• Provided text:
<<<<

And politically speaking, implementing this outside of Bitcoin means skirting the existing distributed infrastructure and community for proprietary reasons, which I find suspect.

The most worrying thing

"The most worrying thing about this, to me, is that the language they use is not designed to be amenable to static analysis."

Agreed. Someone will figure out a way to do something hostile with those scripts. Since this language directly controls money, effort will be applied to that problem.

Implicitness and mutable state costing tens of millions of USD

Jon Purdy, John Nagle, and I'm sure many others, seem to be correct in their apprehensions of the Solidity smart contract language.

My initial feelings were that Solidity would probably be better served by a non-Turing-complete declarative language based on predicate logic, or at least a pure functional language.

The 31 million USD multi-sig wallet incident and the earlier 70 million USD DAO incident are both results of convenience features that overly rely on implicit behavior. (In one case, exploiting a catch-all method and inheritance and in the other case, exploiting accidental recursion via transparent replacement of fields with getter method calls (properties).)

I've just started browsing IC3, but am a bit disappointed at the lack of language research I've seen there, given that these two multi-million dollar incidents both boil down to language features that at least make hand analysis difficult. I'm glad to see some research on applying theorem provers, but I suspect that a cleaner contract language is also needed. If someone misunderstands the language semantics, they're more likely to start introducing axioms just to make the theorem prover happy, instead of trying to understand the flaws in their contracts.

Are any of you aware of any other research on smart contract languages, particularly the percentage of use cases that can be covered without needing Turing-completeness?

Typecoin

Are any of you aware of any other research on smart contract languages, particularly the percentage of use cases that can be covered without needing Turing-completeness?

The Typecoin paper (PLDI 2015) proposes affine LF as a foundation for smart contract languages. However, the authors didn't do a user study to see how widely applicable their idea is.

Smart contracts have a long history

Smart contracts and related languages have a long discussion history on LtU, in approximate reverse chronological order:

* The SEC interested in formalizing contracts in Python (2010)
* Going functional on exotic trades (2009)
* Dana (2009) - a detailed post on contract languages, virtual economies in Second Life, and the PLT aspects.
* Stock exchanges: language design aspect (2008)
* Forex trading with functional programming (2008)

>>>>

• Tasks to perform:
[a] Copy from the smart contracts discussion the part that opens with the words containing "The Typecoin paper" and closes with "the PLT aspects.".
[b] In the smart contracts discussion, what does the Typecoin paper propose as a foundation for smart contract languages?
[c] State whether each statement agrees with the smart contracts discussion: (i) The DAO incident involved 70 million USD. (ii) The authors of the Typecoin paper carried out a user study. (iii) The writer found an abundance of language research on IC3.
The listing that follows this discussion comes from a separate, unrelated source.

• Information supplied:

<<<<

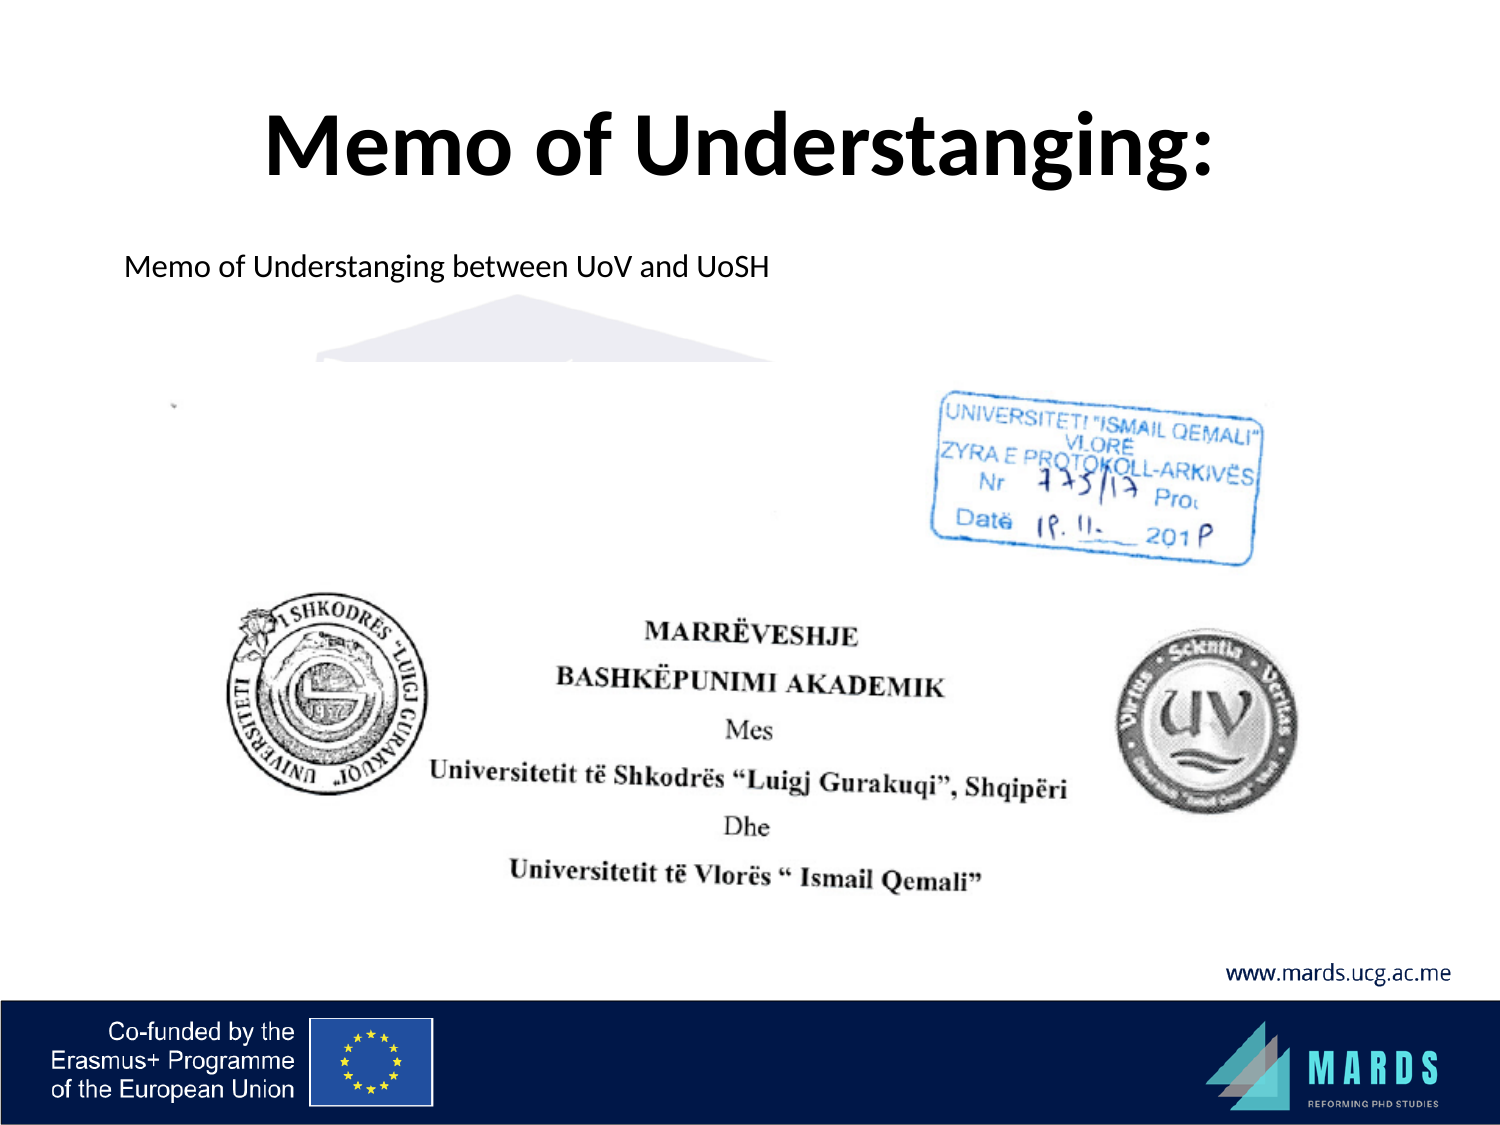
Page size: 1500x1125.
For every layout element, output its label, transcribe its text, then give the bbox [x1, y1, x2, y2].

>>>>

• Solution set:
[a]
The Typecoin paper (PLDI 2015) proposes affine LF as a foundation for smart contract languages. However, the authors didn't do a user study to see how widely applicable their idea is.

Smart contracts have a long history

Smart contracts and related languages have a long discussion history on LtU, in approximate reverse chronological order:

* The SEC interested in formalizing contracts in Python (2010)
* Going functional on exotic trades (2009)
* Dana (2009) - a detailed post on contract languages, virtual economies in Second Life, and the PLT aspects.

[b] Affine LF.

[c]
(i) Yes: "the earlier 70 million USD DAO incident"
(ii) No: "the authors didn't do a user study to see how widely applicable their idea is"
(iii) No: "am a bit disappointed at the lack of language research I've seen there"